Comité de liaison de patronat de l'A.E.F. ('Liaison Committee of Employers of French Equatorial Africa', abbreviated COLPAEF) was an employers' organization in French Equatorial Africa (AEF). It had territorial branches in each of the four territories of AEF (Gabon, Moyen-Congo, Oubangui-Chari and Chad). COLPAEF was founded a few days after the introduction of the French Overseas Labour Code in 1953. The organization was affiliated to the Conseil national du patronat français (CNPF), the French National Employers Council. A Permanent Secretariat coordinated the activities of the four territorial branches of COLPAEF.

In Gabon, COLPAEF affiliates included SYCOMIMPEX-GABON (traders' and importers' syndicate), Syndicat professionnel des usines de sciage et de placages du Gabon (S.P.U.S.P.D.G.) and Syndicat forestier du Gabon ('Forestry Union of Gabon'), out of which the latter was the most important. In Moyen-Congo, Fédération des petites et moyennes entreprise ('Federation of Small and Medium-sized Companies', founded in 1952), Syndicat des entrepreneurs du bâtiment et des travaux publics ('Construction and Public Works Entrepreneurs Union', founded in 1957) and SYCOMIMPEX du Congo (founded in 1958) were members of COLPAEF.

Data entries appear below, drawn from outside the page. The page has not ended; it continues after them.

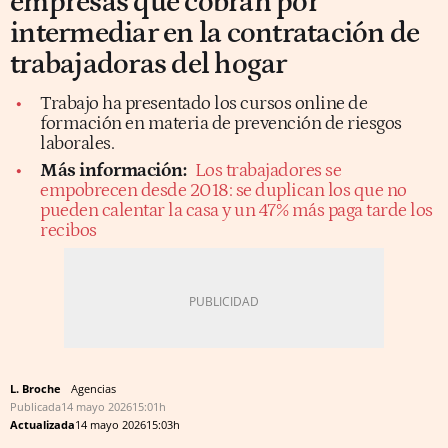
empresas que cobran por
intermediar en la contratación de
trabajadoras del hogar
Trabajo ha presentado los cursos online de
formación en materia de prevención de riesgos
laborales.
Más información:
Los trabajadores se
empobrecen desde 2018: se duplican los que no
pueden calentar la casa y un 47% más paga tarde los
recibos
L. Broche
Agencias
Publicada
14 mayo 2026
15:01h
Actualizada
14 mayo 2026
15:03h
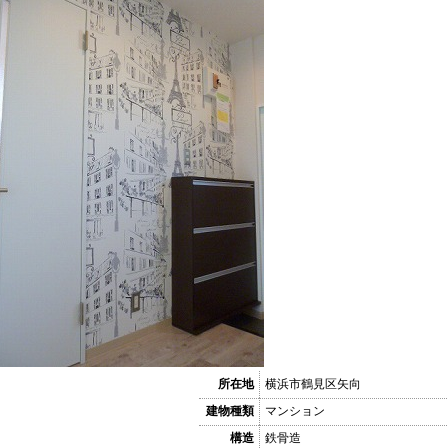
所在地
横浜市鶴見区矢向
建物種類
マンション
構造
鉄骨造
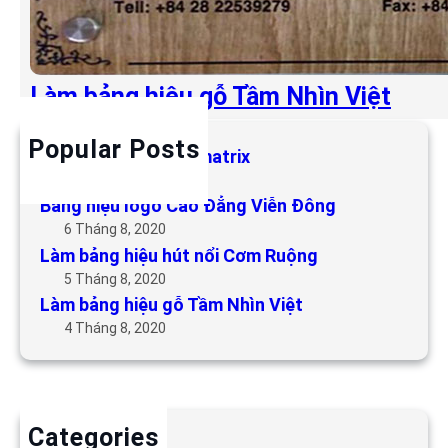
Làm bảng hiệu gỗ Tầm Nhìn Việt
Popular Posts
Làm bảng hiệu LED matrix
6 Tháng 5, 2019
Bảng hiệu logo Cao Đẳng Viễn Đông
6 Tháng 8, 2020
Làm bảng hiệu hút nổi Cơm Ruộng
5 Tháng 8, 2020
Làm bảng hiệu gỗ Tầm Nhìn Việt
4 Tháng 8, 2020
Categories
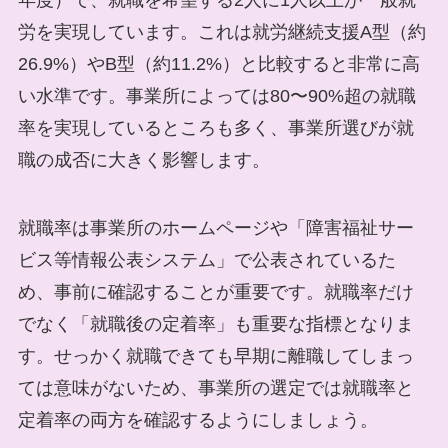
年度）で、就職を希望する2人に1人以上が一般就
労を実現しています。これは就労継続支援A型（約
26.9%）やB型（約11.2%）と比較すると非常に高
い水準です。事業所によっては80〜90%超の就職
率を実現しているところも多く、事業所選びが就
職の成否に大きく影響します。
就職率は事業所のホームページや「障害福祉サー
ビス等情報公表システム」で公表されているた
め、事前に確認することが重要です。就職率だけ
でなく「就職後の定着率」も重要な指標となりま
す。せっかく就職できても早期に離職してしまっ
ては意味がないため、事業所の選定では就職率と
定着率の両方を確認するようにしましょう。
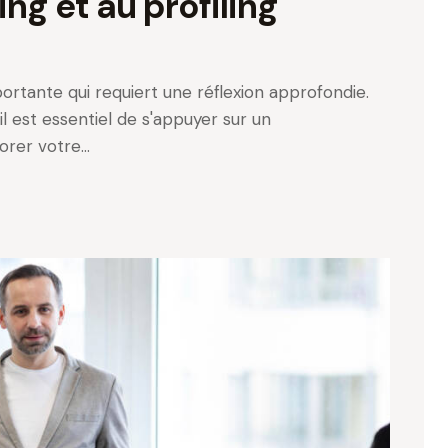
ng et au profiling
ortante qui requiert une réflexion approfondie.
l est essentiel de s'appuyer sur un
orer votre…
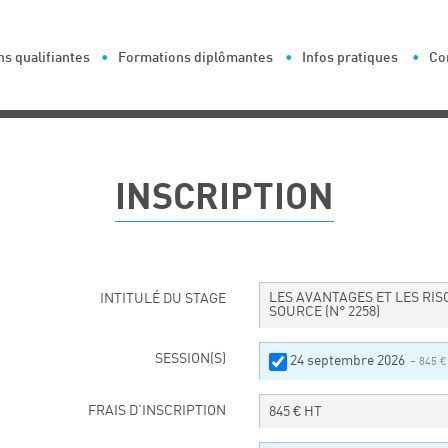
s qualifiantes
Formations diplômantes
Infos pratiques
Co
INSCRIPTION
LES AVANTAGES ET LES RIS
INTITULÉ DU STAGE
SOURCE
(N° 2258)
SESSION(S)
24 septembre 2026
– 845 €
FRAIS D’INSCRIPTION
845
€ HT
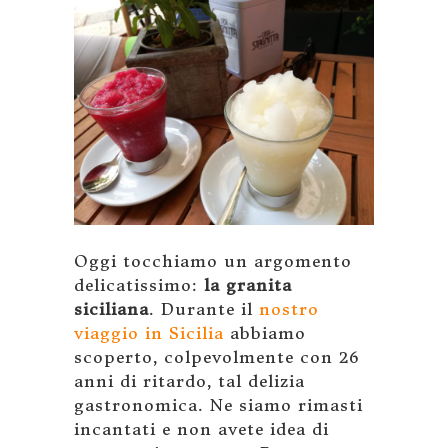
Oggi tocchiamo un argomento
delicatissimo:
la granita
siciliana
. Durante il
nostro
viaggio in Sicilia
abbiamo
scoperto, colpevolmente con 26
anni di ritardo, tal delizia
gastronomica. Ne siamo rimasti
incantati e non avete idea di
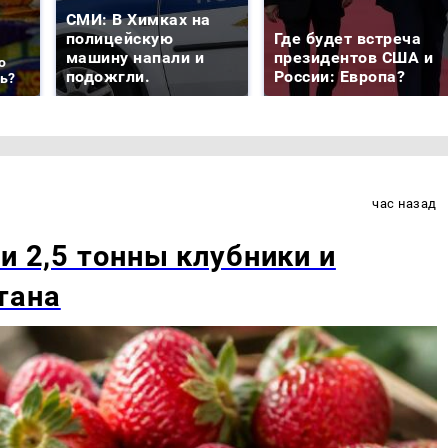
СМИ: В Химках на
полицейскую
Где будет встреча
машину напали и
президентов США и
о
подожгли.
России: Европа?
ть?
час назад
и 2,5 тонны клубники и
тана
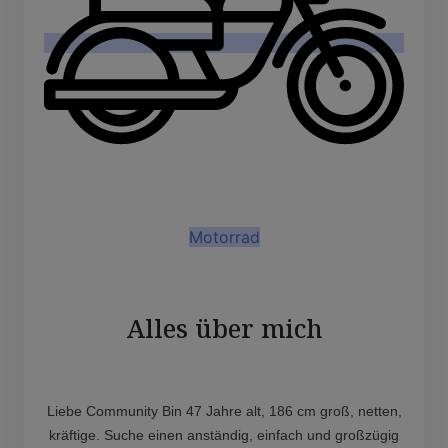
Motorrad
Alles über mich
Liebe Community Bin 47 Jahre alt, 186 cm groß, netten,
kräftige. Suche einen anständig, einfach und großzügig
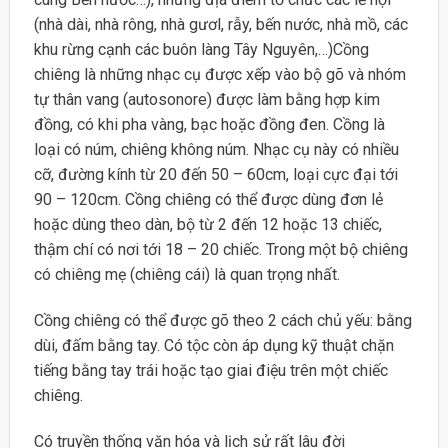
(nhà dài, nhà rông, nhà gươl, rẫy, bến nước, nhà mồ, các
khu rừng cạnh các buôn làng Tây Nguyên,…)Cồng
chiêng là những nhạc cụ được xếp vào bộ gõ và nhóm
tự thân vang (autosonore) được làm bằng hợp kim
đồng, có khi pha vàng, bạc hoặc đồng đen. Cồng là
loại có núm, chiêng không núm. Nhạc cụ này có nhiều
cỡ, đường kính từ 20 đến 50 – 60cm, loại cực đại tới
90 – 120cm. Cồng chiêng có thể được dùng đơn lẻ
hoặc dùng theo dàn, bộ từ 2 đến 12 hoặc 13 chiếc,
thậm chí có nơi tới 18 – 20 chiếc. Trong một bộ chiêng
có chiêng mẹ (chiêng cái) là quan trọng nhất.
Cồng chiêng có thể được gõ theo 2 cách chủ yếu: bằng
dùi, đấm bằng tay. Có tộc còn áp dụng kỹ thuật chặn
tiếng bằng tay trái hoặc tạo giai điệu trên một chiếc
chiêng.
Có truyền thống văn hóa và lịch sử rất lâu đời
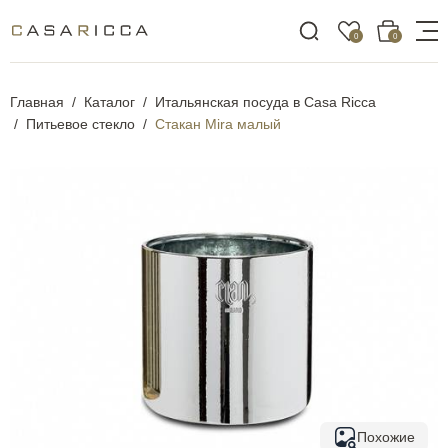
0
0
Главная
Каталог
Итальянская посуда в Casa Ricca
Питьевое стекло
Стакан Mira малый
Похожие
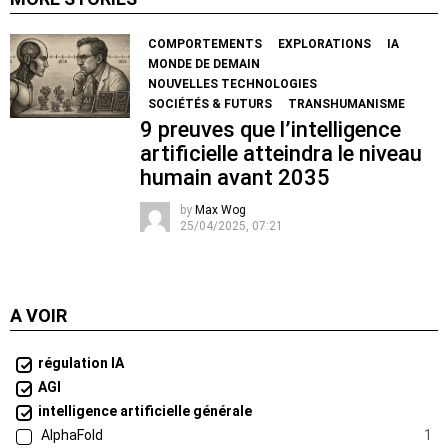
COMPORTEMENTS
EXPLORATIONS
IA
MONDE DE DEMAIN
NOUVELLES TECHNOLOGIES
SOCIÉTÉS & FUTURS
TRANSHUMANISME
9 preuves que l’intelligence
artificielle atteindra le niveau
humain avant 2035
by
Max Wog
25/04/2025, 07:21
A VOIR
régulation IA
AGI
intelligence artificielle générale
AlphaFold
1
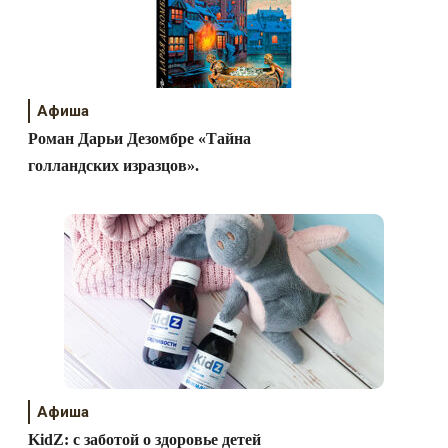
Афиша
Роман Дарьи Дезомбре «Тайна
голландских изразцов».
Афиша
KidZ: с заботой о здоровье детей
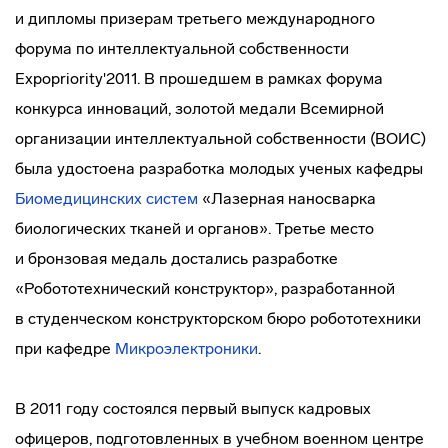
и дипломы призерам третьего международного
форума по интеллектуальной собственности
Expopriority'2011. В прошедшем в рамках форума
конкурса инноваций, золотой медали Всемирной
организации интеллектуальной собственности (ВОИС)
была удостоена разработка молодых ученых кафедры
Биомедицинских систем
«Лазерная наносварка
биологических тканей и органов». Третье место
и бронзовая медаль достались разработке
«Робототехнический конструктор», разработанной
в студенческом конструкторском бюро робототехники
при кафедре
Микроэлектроники
.
В 2011 году состоялся первый выпуск кадровых
офицеров, подготовленных в учебном военном центре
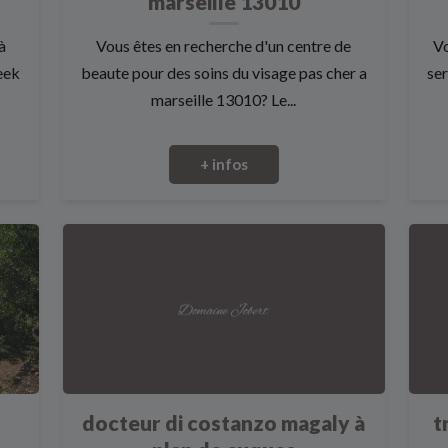
marseille 13010
à
Vous êtes en recherche d'un centre de
Vo
eek
beaute pour des soins du visage pas cher a
ser
marseille 13010? Le...
+ infos
docteur di costanzo magaly à
t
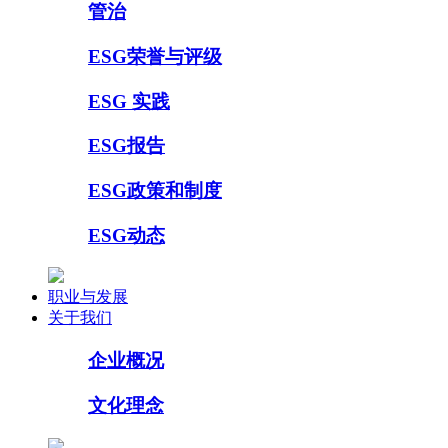
管治
ESG荣誉与评级
ESG 实践
ESG报告
ESG政策和制度
ESG动态
职业与发展
关于我们
企业概况
文化理念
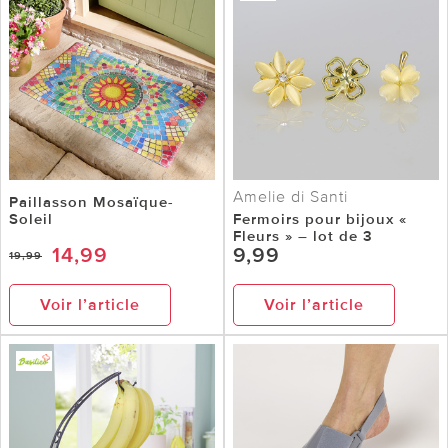
Amelie di Santi
Paillasson Mosaïque-
Soleil
Fermoirs pour bijoux «
Fleurs » – lot de 3
14,99
9,99
19,99
Voir l’article
Voir l’article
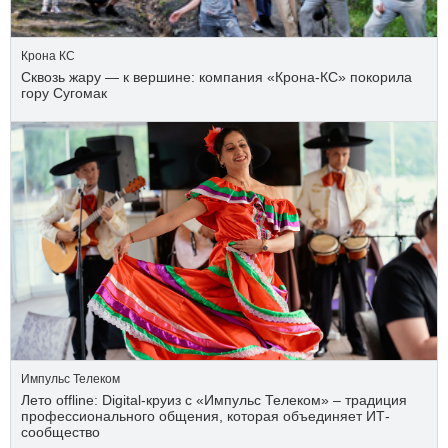
Крона КС
Сквозь жару — к вершине: компания «Крона‑КС» покорила
гору Сугомак
Импульс Телеком
Лето offline: Digital-круиз с «Импульс Телеком» – традиция
профессионального общения, которая объединяет ИТ-
сообщество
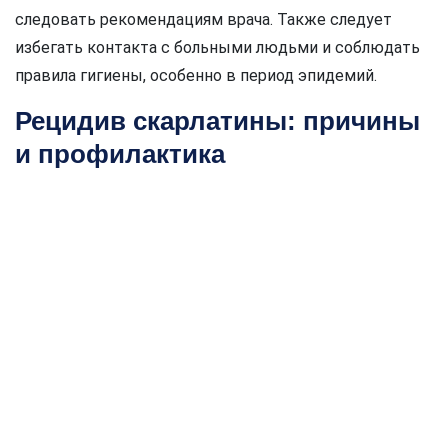
следовать рекомендациям врача. Также следует
избегать контакта с больными людьми и соблюдать
правила гигиены, особенно в период эпидемий.
Рецидив скарлатины: причины
и профилактика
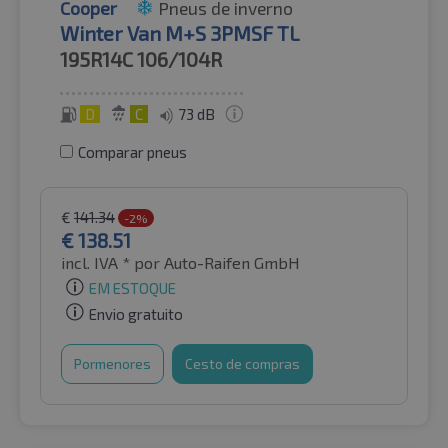
Cooper
Pneus de inverno
Winter Van M+S 3PMSF TL
195R14C
106/104R
D
C
73 dB
Comparar pneus
€
141.34
-2%
€
138.51
incl. IVA *
por Auto-Raifen GmbH
EM ESTOQUE
Envio gratuito
Pormenores
Cesto de compras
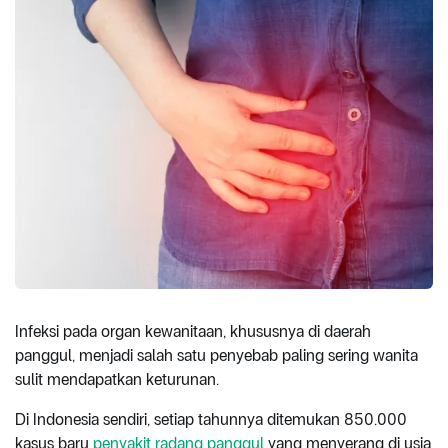
Infeksi pada organ kewanitaan, khususnya di daerah
panggul, menjadi salah satu penyebab paling sering wanita
sulit mendapatkan keturunan.
Di Indonesia sendiri, setiap tahunnya ditemukan 850.000
kasus baru
penyakit radang panggul
yang menyerang di usia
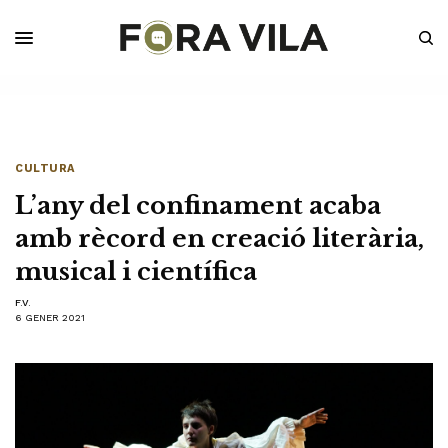
CULTURA
L’any del confinament acaba
amb rècord en creació literària,
musical i científica
F.V.
6 GENER 2021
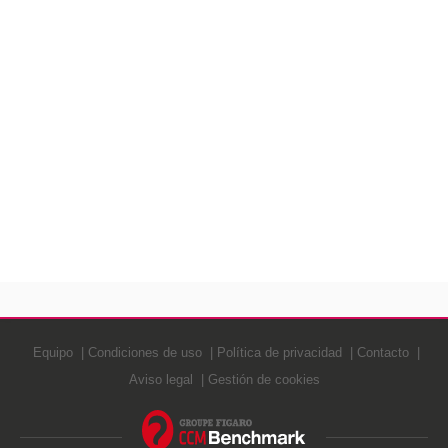
Equipo
Condiciones de uso
Política de privacidad
Contacto
Aviso legal
Gestión de cookies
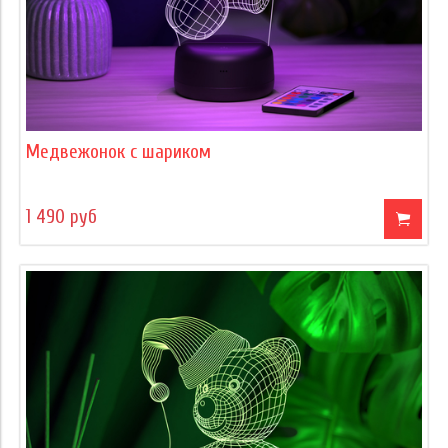
Медвежонок с шариком
1 490 руб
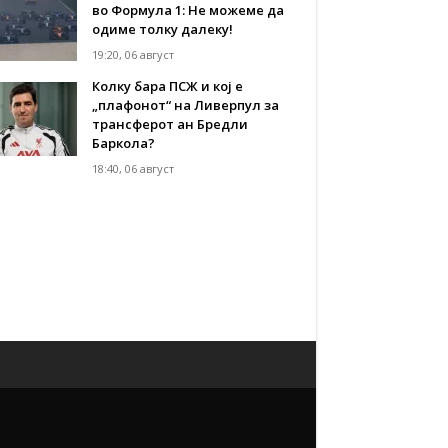
во Формула 1: Не можеме да
одиме толку далеку!
19:20, 06 август
Колку бара ПСЖ и кој е
„плафонот“ на Ливерпул за
трансферот ан Бредли
Баркола?
18:40, 06 август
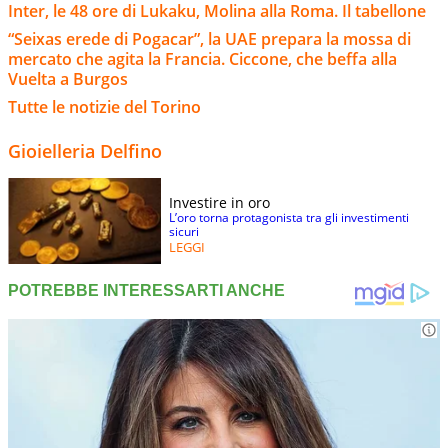
Inter, le 48 ore di Lukaku, Molina alla Roma. Il tabellone
“Seixas erede di Pogacar”, la UAE prepara la mossa di
mercato che agita la Francia. Ciccone, che beffa alla
Vuelta a Burgos
Tutte le notizie del Torino
Gioielleria Delfino
Investire in oro
L’oro torna protagonista tra gli investimenti
sicuri
LEGGI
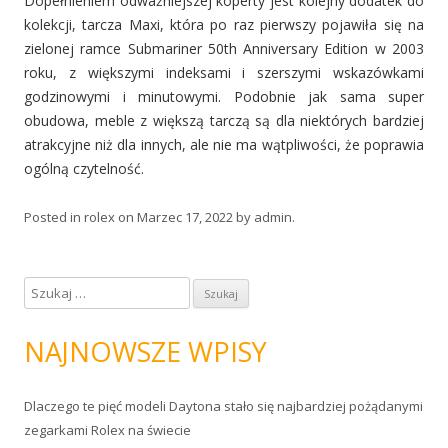
Dopełnieniem odważniejszej koperty jest kolejny dodatek do
kolekcji, tarcza Maxi, która po raz pierwszy pojawiła się na
zielonej ramce Submariner 50th Anniversary Edition w 2003
roku, z większymi indeksami i szerszymi wskazówkami
godzinowymi i minutowymi. Podobnie jak sama super
obudowa, meble z większą tarczą są dla niektórych bardziej
atrakcyjne niż dla innych, ale nie ma wątpliwości, że poprawia
ogólną czytelność.
Posted in
rolex
on
Marzec 17, 2022
by
admin
.
S
z
u
NAJNOWSZE WPISY
k
a
Dlaczego te pięć modeli Daytona stało się najbardziej pożądanymi
j
zegarkami Rolex na świecie
:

COLPAEF was organizationally significantly weaker than its West African counterparts. The employers of French Equatorial Africa were generally highly individualistic, and often operated with little regard to the Labour Code. COLPAEF was entirely dominated by French people. Politically, the organization had limited influence. It came to accept decolonization in 1958, and in the Republic of the Congo the organization aided the newly formed government through trainings of some of its ministers.

COLPAEF later transformed into Union Interprofessionnelle de l'A.E.F. (UNIAEF). After AEF was dissolved, contacts between CNPF and Central African employers association continued through Comité d'etudes et de liaison du patronat d'outre-mer (CELPUF).